Friday, August 26, 2016

Crawford Cluster Spreadsheet (Part 1)

The results from recent DNA tests -- particularly the yDNA -- are pushing me to re-evaluate my CRAWFORD cluster research. Most of this research is pre-Internet and pre-Excel (remember AppleWorks and Microsoft Works?) However, I want to utilize the power of a spreadsheet to hopefully provide a fresh look at the data.

Thus, I turned to the Internet for ideas on how to proceed. I found the blog, Cluster Genealogy Research, by Gus Marsh that provided background on the research process. This blog provided hints on where else to look for data for my cluster.

Looking around at what others have done, I found the blog post, Timeline Template - How to Create a Timeline in Exel by Jon Wittwer. Not only does this blog offer a pre-packaged template for a reasonable price, it also includes the step-by-step instructions for the do-it-yourself-er. I would like to create this type of timeline -- especially for family reunion -- but I'm not sure it will work for my Cluster data.

Still on the lookout for spreadsheet ideas, I found DearMyrtle's post: The Pinball Approach to Genealogical Research. The spreadsheet example in this blog grouped all individuals of the same name together. I really like the concept behind this type of organization and will likely employ it as I begin doing more research in 18th century Virginia.

My brief study of DearMyrtle's method led me to believe that it would separate out the different surnames when I needed to see them together. Thus, I went searching for more and came up with Ancestral Breezes, Using Excel in Genealogy by Jen Baldwin.

After studying all of these excellent ways to use Excel to analyze the data, my next challenge was how to (quickly) get the data out of my genealogy program and into Excel so I could work with it. After looking at various report options, I opted to use the List titled: Timeline (Chronology) List.

Since I had already created named groups for the different aspects of my cluster, I was able to pull this data by the group. The place is an essential piece of information, so I clicked to include it but I turned sources off. (I often have multiple sources for an event. Adding all of this data would have either created a very wide column or made the rows very tall. Either situation would have made it harder to work with the names, dates and places.)
The generated report appeared on the screen and could easily have been printed.
However, I wanted to get it into Excel versus sending it to a printer. Fortunately, I had the option of saving it as a text file.

Once saved, the file opened in Notepad.
Since that isn't what I wanted, I simply closed Notepad and opened Excel. After navigating to location of the file, I pulled down the down arrow next to All Excel Files so I could switch to All Files.
By switching to All Files, I could now see the text files along with the Excel files.

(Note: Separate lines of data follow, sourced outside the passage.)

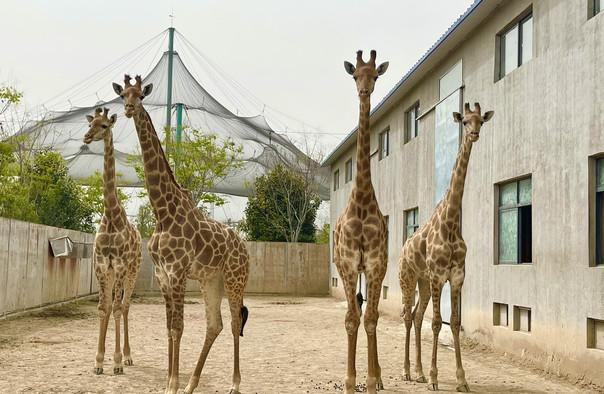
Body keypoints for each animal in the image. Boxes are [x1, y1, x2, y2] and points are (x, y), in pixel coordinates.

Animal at [113, 74, 250, 394]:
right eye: (123, 94)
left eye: (141, 95)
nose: (128, 109)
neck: (163, 212)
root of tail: (246, 249)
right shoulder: (163, 274)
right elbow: (169, 328)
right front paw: (170, 383)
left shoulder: (177, 272)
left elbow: (178, 327)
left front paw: (173, 383)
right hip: (211, 280)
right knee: (215, 325)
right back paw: (192, 384)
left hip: (235, 278)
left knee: (235, 322)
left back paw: (234, 384)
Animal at [398, 101, 494, 390]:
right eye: (464, 121)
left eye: (480, 121)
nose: (474, 134)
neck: (451, 224)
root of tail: (403, 250)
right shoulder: (439, 276)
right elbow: (438, 323)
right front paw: (433, 378)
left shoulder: (457, 276)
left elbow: (453, 322)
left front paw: (462, 380)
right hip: (408, 278)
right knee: (407, 316)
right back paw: (407, 372)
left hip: (423, 281)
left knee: (417, 316)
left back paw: (417, 372)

Since this data is in TXT format, I have to go thru the 'Text Import Wizard'. On the first window, I make sure DELIMITED is marked and simply click the NEXT button.

The Import Utility proposes the use of TAB as the DELIMITER. The screen allows one to preview the results so one could experiment with clicking both TAB and SPACE or COMMA to see the impact before actually clicking NEXT to import.

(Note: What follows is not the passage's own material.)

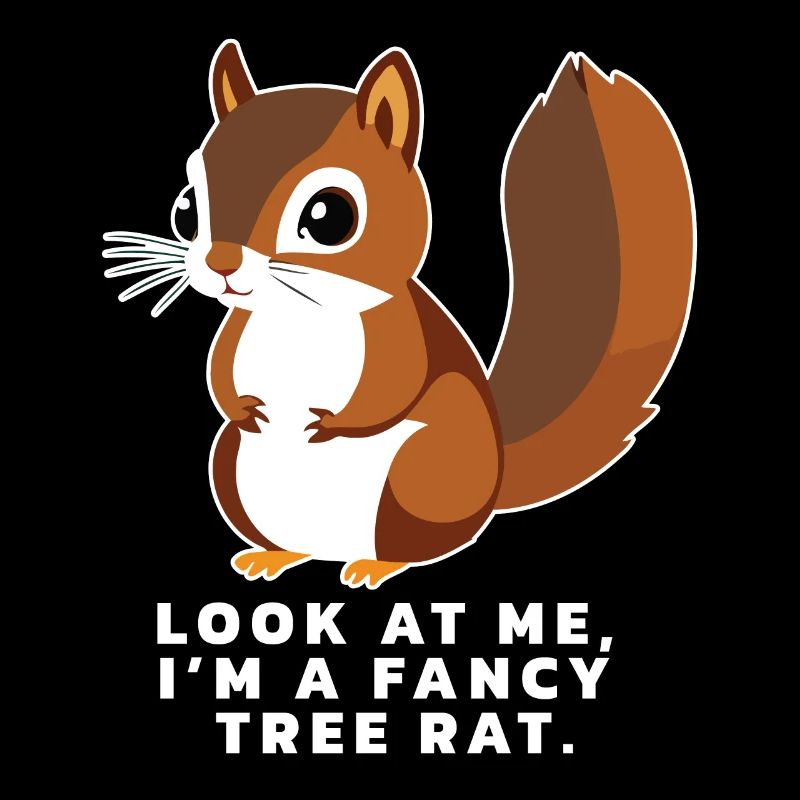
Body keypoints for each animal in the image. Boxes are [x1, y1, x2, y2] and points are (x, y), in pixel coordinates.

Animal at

The next screen of the importer allows one to format the columns. Because I have dates over 2 centuries, I don't want to chance Excel misinterpreting them. Thus, I don't make any changes on this screen and click FINISH.

Since I wanted to get the year, given name, surname, county and state into separate columns I had to do some data manipulation. I used the TEXT FORMULA for RIGHT to pull the last 4 characters from the date column and put it in the YEAR column. I had to go back to Google research to figure out how to split the name and found Microsoft's Split Text into Different Cells instructions.
Now I have the data in a format I can work with.